Presumably, in Germany most people have never come across a poisonous spider or snake in the wild. Here in this country there are no spiders that pose a threat to humans. Likewise for snakes there are just two species that are indeed poisonous but they are so rare that you hardly ever encounter them. Nevertheless, there are few people that would not shiver at the thought of a spider crawling up their arm, however harmless it may be.

This fear can even develop into anxiety which limits a person’s daily life. Such people are always on edge and cannot enter a room before it is declared “spider free” or cannot venture out into nature for sheer fear that they may encounter a snake. In developed countries one to five per cent of the population are affected by a real phobia of these creatures.

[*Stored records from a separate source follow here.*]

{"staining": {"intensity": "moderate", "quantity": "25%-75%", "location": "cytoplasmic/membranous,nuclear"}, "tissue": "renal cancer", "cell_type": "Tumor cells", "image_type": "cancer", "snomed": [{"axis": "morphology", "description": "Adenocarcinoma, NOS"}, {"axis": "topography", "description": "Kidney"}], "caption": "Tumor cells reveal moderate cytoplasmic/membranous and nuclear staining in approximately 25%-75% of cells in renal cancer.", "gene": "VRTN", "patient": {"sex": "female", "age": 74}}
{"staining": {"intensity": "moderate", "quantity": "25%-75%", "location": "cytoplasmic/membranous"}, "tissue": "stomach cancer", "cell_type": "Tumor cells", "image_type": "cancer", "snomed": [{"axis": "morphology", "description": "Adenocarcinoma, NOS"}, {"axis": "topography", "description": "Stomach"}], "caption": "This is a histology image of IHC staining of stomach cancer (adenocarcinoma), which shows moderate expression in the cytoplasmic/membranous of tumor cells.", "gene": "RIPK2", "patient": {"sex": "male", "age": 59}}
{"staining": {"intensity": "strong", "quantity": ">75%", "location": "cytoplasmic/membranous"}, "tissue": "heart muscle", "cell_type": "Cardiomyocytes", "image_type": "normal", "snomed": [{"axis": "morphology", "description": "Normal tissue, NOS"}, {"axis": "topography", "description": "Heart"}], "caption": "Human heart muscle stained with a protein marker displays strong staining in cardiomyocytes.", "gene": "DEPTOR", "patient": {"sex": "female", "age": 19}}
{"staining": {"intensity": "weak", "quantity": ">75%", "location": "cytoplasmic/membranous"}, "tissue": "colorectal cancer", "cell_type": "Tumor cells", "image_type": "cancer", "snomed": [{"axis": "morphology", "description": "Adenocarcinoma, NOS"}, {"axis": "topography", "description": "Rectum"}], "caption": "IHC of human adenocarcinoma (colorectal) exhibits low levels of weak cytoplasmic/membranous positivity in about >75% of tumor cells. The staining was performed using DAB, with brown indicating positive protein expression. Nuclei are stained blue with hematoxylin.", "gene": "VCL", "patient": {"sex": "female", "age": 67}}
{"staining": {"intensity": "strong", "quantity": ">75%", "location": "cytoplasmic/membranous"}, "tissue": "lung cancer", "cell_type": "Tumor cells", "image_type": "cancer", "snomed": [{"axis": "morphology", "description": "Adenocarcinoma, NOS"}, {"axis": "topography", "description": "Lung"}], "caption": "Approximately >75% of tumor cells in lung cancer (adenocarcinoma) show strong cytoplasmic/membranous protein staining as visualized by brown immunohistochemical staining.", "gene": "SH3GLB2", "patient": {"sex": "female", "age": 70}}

Until now, it was not clear where this widespread aversion or anxiety stems from. While some scientists assume that we learn this fear from our surroundings when we are a child, others suppose that it is innate. The drawback of most previous studies on this topic was that they were conducted with adults or older children—making it hard to distinguish which behaviour was learnt and which was inborn. Such studies with children only tested whether they spot spiders and snakes faster than harmless animals or objects, not whether they show a direct physiological fear reaction.

Scientists at the Max Planck Institute for Human Cognitive and Brain Sciences (MPI CBS) in Leipzig and the Uppsala University, Sweden, recently made a crucial observation: Even in infants a stress reaction is evoked when they see a spider or a snake. And this already at the age of six months, when they are still very immobile and have had little opportunity to learn that these animals can be dangerous.

“When we showed pictures of a snake or a spider to the babies instead of a flower or a fish of the same size and colour, they reacted with significantly bigger pupils”, says Stefanie Hoehl, lead investigator of the underlying study and neuroscientist at MPI CBS and the University of Vienna. “In constant light conditions this change in size of the pupils is an important signal for the activation of the noradrenergic system in the brain, which is responsible for stress reactions. Accordingly, even the youngest babies seem to be stressed by these groups of animals.”

“We conclude that fear of snakes and spiders is of evolutionary origin. Similar to primates, mechanisms in our brains enable us to identify objects as ‘spider’ or 'snake’ and to react to them very fast. This obviously inherited stress reaction in turn predisposes us to learn these animals as dangerous or disgusting. When this accompanies further factors it can develop into a real fear or even phobia. "A strong panicky aversion exhibited by the parents or a genetic predisposition for a hyperactive amygdala, which is important for estimating hazards, can mean that increased attention towards these creatures becomes an anxiety disorder.”

Interestingly, it is known from other studies that babies do not associate pictures of rhinos, bears or other theoretically dangerous animals with fear. “We assume that the reason for this particular reaction upon seeing spiders and snakes is due to the coexistence of these potentially dangerous animals with humans and their ancestors for more than 40 to 60 million years—and therefore much longer than with today’s dangerous mammals. The reaction which is induced by animal groups feared from birth could have been embedded in the brain for an evolutionarily long time.

For modern risks such as knives, syringes or sockets, presumably the same is true. From an evolutionary perspective they have only existed for a short time, and there has been no time to establish reaction mechanisms in the brain from birth. "Parents know just how difficult it is to teach their children about everyday risks such as not poking their fingers into a socket”, Hoehl adds with a smile.